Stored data
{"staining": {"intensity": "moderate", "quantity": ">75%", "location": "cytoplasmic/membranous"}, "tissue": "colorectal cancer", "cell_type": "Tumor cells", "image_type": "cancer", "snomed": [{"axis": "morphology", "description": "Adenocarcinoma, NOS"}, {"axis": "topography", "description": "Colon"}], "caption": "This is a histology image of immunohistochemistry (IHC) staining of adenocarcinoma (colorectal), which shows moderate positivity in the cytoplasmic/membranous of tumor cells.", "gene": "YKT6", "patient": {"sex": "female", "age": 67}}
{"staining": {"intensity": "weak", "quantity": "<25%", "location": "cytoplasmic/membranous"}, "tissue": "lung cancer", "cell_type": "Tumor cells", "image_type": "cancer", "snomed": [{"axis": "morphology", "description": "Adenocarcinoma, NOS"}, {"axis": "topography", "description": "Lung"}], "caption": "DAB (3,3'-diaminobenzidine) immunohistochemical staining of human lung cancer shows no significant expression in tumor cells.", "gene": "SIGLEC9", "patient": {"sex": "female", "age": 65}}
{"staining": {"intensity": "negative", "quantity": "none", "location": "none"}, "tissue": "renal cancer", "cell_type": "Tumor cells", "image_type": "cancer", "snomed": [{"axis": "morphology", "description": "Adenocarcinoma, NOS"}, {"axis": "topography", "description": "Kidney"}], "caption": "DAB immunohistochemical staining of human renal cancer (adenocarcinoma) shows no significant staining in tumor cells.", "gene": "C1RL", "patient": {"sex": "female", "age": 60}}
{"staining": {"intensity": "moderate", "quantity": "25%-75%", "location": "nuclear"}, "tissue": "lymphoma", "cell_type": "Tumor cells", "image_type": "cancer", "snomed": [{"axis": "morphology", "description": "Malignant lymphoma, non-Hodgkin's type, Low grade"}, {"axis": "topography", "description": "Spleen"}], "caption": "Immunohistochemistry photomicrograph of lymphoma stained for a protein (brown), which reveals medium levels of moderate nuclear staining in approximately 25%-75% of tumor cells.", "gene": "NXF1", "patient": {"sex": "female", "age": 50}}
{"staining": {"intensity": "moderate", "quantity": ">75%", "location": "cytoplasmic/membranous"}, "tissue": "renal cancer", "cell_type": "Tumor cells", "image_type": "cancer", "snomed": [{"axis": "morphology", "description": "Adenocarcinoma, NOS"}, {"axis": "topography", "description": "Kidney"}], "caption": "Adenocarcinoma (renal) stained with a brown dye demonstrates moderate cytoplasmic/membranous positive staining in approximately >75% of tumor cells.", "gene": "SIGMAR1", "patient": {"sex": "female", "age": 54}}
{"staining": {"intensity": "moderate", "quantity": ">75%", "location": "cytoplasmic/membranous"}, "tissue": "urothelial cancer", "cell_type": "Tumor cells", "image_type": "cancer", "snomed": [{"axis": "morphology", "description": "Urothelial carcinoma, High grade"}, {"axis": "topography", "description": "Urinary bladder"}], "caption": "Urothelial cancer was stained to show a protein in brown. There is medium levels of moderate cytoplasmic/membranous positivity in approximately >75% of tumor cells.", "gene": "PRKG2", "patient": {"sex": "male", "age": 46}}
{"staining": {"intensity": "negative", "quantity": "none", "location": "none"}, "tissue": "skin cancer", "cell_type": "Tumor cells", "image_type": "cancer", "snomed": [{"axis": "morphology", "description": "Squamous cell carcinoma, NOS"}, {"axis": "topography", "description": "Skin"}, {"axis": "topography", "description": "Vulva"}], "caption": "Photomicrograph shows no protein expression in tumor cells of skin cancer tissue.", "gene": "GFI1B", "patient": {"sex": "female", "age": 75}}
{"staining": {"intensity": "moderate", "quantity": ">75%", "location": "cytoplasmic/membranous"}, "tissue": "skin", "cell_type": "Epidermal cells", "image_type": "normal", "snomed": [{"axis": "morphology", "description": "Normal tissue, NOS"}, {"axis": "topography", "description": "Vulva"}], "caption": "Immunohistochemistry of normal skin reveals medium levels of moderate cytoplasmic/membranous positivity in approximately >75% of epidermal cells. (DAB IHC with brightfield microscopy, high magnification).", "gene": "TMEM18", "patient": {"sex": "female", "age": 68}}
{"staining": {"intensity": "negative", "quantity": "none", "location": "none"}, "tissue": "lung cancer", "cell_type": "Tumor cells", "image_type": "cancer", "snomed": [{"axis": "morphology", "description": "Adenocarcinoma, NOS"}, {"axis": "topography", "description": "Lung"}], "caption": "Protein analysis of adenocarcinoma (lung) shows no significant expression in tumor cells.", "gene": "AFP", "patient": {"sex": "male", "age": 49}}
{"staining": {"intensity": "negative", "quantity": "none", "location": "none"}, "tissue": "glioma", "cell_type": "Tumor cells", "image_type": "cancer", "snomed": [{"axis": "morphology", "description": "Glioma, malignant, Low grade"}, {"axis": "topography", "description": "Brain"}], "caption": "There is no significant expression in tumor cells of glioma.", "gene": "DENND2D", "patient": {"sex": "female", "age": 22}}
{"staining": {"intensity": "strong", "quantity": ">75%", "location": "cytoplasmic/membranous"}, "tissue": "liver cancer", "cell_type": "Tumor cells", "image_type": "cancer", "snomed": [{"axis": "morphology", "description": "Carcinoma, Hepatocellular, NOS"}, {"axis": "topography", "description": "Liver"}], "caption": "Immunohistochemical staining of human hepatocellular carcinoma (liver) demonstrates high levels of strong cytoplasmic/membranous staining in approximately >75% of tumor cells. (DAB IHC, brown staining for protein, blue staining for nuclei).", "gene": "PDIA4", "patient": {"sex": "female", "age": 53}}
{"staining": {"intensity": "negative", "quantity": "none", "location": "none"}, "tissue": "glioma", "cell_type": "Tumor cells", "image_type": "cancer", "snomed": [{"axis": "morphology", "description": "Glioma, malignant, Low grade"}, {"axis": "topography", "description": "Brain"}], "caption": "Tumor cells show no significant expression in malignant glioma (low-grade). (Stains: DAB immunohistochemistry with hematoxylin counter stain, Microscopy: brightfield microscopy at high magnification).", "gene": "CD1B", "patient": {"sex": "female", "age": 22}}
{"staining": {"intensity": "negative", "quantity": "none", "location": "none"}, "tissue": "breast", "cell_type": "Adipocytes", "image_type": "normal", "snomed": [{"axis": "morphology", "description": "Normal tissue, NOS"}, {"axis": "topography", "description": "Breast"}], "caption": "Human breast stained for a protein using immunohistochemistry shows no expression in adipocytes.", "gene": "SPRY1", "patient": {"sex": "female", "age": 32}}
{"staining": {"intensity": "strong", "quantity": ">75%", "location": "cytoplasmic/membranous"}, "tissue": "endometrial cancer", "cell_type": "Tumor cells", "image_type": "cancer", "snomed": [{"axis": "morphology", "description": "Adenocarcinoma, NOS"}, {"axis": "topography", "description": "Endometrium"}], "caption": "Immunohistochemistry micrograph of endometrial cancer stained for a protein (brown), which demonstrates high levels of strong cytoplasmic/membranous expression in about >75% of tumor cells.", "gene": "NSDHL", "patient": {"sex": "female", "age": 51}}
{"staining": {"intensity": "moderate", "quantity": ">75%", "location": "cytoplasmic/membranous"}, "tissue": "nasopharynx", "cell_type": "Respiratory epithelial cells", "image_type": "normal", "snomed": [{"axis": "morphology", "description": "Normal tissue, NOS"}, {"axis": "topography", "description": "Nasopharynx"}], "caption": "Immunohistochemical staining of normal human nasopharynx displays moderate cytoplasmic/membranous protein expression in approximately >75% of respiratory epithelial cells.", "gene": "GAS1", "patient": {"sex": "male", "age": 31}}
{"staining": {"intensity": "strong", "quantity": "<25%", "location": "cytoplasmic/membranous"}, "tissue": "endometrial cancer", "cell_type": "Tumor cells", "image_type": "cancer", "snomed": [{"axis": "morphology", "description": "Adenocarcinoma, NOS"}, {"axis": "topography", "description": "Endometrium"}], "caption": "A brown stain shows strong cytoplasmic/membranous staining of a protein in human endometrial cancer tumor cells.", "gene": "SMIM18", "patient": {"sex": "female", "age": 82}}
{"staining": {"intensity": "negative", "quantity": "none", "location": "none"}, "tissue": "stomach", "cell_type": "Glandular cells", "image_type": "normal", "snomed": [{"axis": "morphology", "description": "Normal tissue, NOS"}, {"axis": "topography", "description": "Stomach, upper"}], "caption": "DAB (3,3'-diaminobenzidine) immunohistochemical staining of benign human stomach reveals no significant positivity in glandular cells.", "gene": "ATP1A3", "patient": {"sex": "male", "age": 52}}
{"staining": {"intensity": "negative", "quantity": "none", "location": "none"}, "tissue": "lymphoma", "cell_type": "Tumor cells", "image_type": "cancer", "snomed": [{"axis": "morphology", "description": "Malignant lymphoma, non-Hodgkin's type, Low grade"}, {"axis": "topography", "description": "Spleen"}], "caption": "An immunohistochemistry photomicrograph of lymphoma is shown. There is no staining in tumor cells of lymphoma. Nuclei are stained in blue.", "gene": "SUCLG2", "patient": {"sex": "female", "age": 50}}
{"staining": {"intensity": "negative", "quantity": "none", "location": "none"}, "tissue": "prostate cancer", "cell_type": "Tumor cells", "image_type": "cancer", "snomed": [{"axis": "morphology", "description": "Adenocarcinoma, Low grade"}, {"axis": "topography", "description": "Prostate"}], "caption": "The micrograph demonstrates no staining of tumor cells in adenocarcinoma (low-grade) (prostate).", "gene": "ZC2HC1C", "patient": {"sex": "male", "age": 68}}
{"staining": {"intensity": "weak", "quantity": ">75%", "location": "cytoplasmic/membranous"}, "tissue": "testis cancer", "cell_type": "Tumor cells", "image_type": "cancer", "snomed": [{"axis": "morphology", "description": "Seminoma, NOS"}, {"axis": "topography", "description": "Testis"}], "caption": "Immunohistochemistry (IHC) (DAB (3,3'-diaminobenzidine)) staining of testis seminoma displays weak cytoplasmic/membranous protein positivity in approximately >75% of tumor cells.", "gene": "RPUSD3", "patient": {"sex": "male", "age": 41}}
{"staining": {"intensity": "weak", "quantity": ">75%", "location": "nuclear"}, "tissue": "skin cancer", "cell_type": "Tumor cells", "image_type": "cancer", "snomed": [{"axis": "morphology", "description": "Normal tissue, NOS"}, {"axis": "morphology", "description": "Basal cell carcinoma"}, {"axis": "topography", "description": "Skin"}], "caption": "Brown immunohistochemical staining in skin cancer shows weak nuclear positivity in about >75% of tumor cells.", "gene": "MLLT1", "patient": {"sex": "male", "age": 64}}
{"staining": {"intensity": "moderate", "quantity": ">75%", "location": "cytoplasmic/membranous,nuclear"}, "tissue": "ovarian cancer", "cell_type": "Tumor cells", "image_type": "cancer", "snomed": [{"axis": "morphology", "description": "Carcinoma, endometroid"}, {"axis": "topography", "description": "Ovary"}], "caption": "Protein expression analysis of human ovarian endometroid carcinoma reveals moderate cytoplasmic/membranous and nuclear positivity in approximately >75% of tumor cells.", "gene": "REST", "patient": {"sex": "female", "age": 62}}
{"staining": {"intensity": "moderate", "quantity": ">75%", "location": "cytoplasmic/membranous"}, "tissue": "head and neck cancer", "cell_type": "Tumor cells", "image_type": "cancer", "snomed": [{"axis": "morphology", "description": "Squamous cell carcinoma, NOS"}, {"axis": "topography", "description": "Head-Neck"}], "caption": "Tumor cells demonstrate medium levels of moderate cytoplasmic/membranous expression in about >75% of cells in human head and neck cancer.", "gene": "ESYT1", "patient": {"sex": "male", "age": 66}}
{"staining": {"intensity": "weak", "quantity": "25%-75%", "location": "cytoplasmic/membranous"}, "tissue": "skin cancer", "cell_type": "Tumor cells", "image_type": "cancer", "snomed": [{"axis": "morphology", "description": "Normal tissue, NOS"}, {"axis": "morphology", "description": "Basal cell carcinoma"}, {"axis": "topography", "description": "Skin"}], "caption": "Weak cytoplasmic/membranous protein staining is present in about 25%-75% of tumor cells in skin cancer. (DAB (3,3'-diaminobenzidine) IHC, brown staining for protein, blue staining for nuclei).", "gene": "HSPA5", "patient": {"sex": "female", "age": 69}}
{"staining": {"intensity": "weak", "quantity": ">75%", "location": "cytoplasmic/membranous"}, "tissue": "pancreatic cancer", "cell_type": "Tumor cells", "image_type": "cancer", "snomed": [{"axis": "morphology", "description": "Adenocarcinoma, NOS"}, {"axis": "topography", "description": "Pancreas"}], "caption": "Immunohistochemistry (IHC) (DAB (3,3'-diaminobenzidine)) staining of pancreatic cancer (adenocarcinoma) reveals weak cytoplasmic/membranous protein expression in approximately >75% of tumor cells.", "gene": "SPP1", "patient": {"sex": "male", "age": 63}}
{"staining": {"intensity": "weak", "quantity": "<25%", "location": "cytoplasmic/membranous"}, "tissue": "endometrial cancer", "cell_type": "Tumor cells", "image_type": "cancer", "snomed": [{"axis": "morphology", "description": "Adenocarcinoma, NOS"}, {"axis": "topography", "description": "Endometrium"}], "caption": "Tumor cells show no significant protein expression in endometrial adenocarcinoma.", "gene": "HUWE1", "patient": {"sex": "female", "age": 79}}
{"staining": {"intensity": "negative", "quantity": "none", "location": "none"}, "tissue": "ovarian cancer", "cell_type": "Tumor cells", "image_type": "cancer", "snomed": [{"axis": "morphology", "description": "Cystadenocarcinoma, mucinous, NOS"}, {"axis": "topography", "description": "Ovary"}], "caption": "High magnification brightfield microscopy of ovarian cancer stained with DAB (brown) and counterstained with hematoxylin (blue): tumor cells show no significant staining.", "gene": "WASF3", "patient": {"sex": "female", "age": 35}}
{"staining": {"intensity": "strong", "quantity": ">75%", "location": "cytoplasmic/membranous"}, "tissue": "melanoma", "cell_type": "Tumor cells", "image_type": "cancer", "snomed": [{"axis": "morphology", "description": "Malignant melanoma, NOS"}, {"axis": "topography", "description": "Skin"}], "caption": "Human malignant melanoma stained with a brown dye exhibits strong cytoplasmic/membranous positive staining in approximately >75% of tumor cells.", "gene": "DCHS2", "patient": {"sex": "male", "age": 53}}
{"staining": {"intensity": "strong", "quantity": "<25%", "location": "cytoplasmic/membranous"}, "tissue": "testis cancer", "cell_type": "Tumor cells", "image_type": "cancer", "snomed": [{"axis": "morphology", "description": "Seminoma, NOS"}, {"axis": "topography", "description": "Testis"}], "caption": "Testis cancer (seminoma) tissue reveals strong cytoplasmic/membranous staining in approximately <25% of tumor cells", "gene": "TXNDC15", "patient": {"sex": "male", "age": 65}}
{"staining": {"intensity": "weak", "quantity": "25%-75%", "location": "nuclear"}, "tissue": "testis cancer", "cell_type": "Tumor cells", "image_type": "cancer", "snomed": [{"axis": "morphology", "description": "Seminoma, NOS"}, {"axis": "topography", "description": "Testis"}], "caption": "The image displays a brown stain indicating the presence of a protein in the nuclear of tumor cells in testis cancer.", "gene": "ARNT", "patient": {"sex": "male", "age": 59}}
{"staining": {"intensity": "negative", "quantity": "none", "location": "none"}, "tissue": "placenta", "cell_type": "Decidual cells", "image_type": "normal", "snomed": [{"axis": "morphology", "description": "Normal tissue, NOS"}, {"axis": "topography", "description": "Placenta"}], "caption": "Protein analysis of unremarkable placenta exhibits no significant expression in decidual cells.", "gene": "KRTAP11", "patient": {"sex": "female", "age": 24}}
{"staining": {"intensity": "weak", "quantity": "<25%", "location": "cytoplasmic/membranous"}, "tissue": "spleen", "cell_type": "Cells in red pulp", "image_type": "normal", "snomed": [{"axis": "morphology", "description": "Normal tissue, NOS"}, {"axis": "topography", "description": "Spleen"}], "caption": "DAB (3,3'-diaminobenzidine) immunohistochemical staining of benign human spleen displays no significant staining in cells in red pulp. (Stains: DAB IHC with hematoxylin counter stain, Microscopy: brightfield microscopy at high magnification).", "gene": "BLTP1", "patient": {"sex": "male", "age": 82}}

What you are asked to do: Wherever the line holding "malignant melanoma stained" falls in the entries above, copy exactly from it through the line holding "image displays a", inclusive, and add nothing.

Result for this exercise:
{"staining": {"intensity": "strong", "quantity": ">75%", "location": "cytoplasmic/membranous"}, "tissue": "melanoma", "cell_type": "Tumor cells", "image_type": "cancer", "snomed": [{"axis": "morphology", "description": "Malignant melanoma, NOS"}, {"axis": "topography", "description": "Skin"}], "caption": "Human malignant melanoma stained with a brown dye exhibits strong cytoplasmic/membranous positive staining in approximately >75% of tumor cells.", "gene": "DCHS2", "patient": {"sex": "male", "age": 53}}
{"staining": {"intensity": "strong", "quantity": "<25%", "location": "cytoplasmic/membranous"}, "tissue": "testis cancer", "cell_type": "Tumor cells", "image_type": "cancer", "snomed": [{"axis": "morphology", "description": "Seminoma, NOS"}, {"axis": "topography", "description": "Testis"}], "caption": "Testis cancer (seminoma) tissue reveals strong cytoplasmic/membranous staining in approximately <25% of tumor cells", "gene": "TXNDC15", "patient": {"sex": "male", "age": 65}}
{"staining": {"intensity": "weak", "quantity": "25%-75%", "location": "nuclear"}, "tissue": "testis cancer", "cell_type": "Tumor cells", "image_type": "cancer", "snomed": [{"axis": "morphology", "description": "Seminoma, NOS"}, {"axis": "topography", "description": "Testis"}], "caption": "The image displays a brown stain indicating the presence of a protein in the nuclear of tumor cells in testis cancer.", "gene": "ARNT", "patient": {"sex": "male", "age": 59}}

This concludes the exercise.